§ **Check your understanding**:
**1)** In the chat log about the term "undeniable," who does bradleymeck say the term comes from?
**2)** Carry on the chat log about the term "undeniable" past its final line.

§ **Document excerpt**:
◇ ◇ ◇ ◇ ◇ ◇ ◇
00:10
<bradleymeck>
rkirsling: is there a better short phrase?
00:16
<rkirsling>
bradleymeck: oh it just made me wonder what would be "denying"
00:16
<bradleymeck>
the ability to make a new reference to the value in question without being passed it
00:16
<bradleymeck>
basically you can't prevent someone from being able to get a reference =? it cannot be denied access
00:17
<bradleymeck>
term comes from the ocap focused members within tc39 so it kind of makes sense to be so terse
00:18
<rkirsling>
hmm I see
01:23
<jmdyck>
why not just "accessible"?
01:24
<bradleymeck>
jmdyck: things are accessible even if you can deny them by deleting globally accessible references. undeniable is a subset of accessible
01:25
<jmdyck>
the implementation can delete, or some other ES code can delete?
◇ ◇ ◇ ◇ ◇ ◇ ◇
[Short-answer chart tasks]
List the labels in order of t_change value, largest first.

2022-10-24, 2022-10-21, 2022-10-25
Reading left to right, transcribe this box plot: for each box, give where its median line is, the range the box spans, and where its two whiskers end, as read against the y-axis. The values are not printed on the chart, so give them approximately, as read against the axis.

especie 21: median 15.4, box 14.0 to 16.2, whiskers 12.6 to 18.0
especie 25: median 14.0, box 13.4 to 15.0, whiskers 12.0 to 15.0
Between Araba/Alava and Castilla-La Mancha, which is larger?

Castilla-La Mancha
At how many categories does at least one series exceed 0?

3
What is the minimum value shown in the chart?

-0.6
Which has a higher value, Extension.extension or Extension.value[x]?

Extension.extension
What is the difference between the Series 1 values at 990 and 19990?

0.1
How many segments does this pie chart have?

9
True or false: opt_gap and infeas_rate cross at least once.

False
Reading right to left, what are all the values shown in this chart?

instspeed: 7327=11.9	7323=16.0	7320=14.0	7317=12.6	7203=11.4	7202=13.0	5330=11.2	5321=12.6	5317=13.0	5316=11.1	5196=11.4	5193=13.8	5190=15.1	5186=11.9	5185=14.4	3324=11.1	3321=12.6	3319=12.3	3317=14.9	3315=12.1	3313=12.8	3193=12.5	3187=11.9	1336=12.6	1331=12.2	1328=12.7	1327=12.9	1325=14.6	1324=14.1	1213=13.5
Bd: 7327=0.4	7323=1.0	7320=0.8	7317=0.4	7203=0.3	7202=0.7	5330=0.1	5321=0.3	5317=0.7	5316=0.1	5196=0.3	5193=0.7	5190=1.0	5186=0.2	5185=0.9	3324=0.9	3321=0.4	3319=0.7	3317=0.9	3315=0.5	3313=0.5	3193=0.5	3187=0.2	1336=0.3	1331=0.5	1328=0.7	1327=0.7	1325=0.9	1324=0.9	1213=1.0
◇ ◇ ◇ ◇ ◇ ◇ ◇
§ **Answers by item number**:
**1)** The ocap-focused members within TC39.

**2)**
01:25
<bradleymeck>
there is just a lot of undocumented murkiness here, but the import part is about if something is deniable, not if it can be accessed
01:26
<bradleymeck>
jmdyck: that is also murky (see things where __proto__ are being deleted these days by runtimes)
01:26
<ljharb>
jmdyck: if first-run code can prevent you from getting to it, it's deniable
01:26
<ljharb>
that's the definition
01:26
<ljharb>
(because the only security model that exists in JS is "being first-run code")
01:26
<bradleymeck>
pretty much
01:27
<bradleymeck>
you have to apply other things ontop of running first to get other guarantees
01:27
<jmdyck>
hm, so now I'm wondering how anything is undeniable
01:32
<bradleymeck>
jmdyck: usually via prototypes being stuck on things, even if you don't have a ref to String.prototype, '' leaks it as its own prototype , https://github.com/Agoric/SES-shim/blob/05582658d61c4551472329a59ddca1455f256d23/packages/harden/src/anonIntrinsics.js#L78-L85
01:45
<rkirsling>
I guess if it were unobstructable / unobscurable then it would be straightforward but "undeniable" is colloquially a synonym "legitimate" hehe
01:45
<rkirsling>
*synonym for
01:46
<rkirsling>
(or well "unequivocal" would be more accurate than legitimate but whatever)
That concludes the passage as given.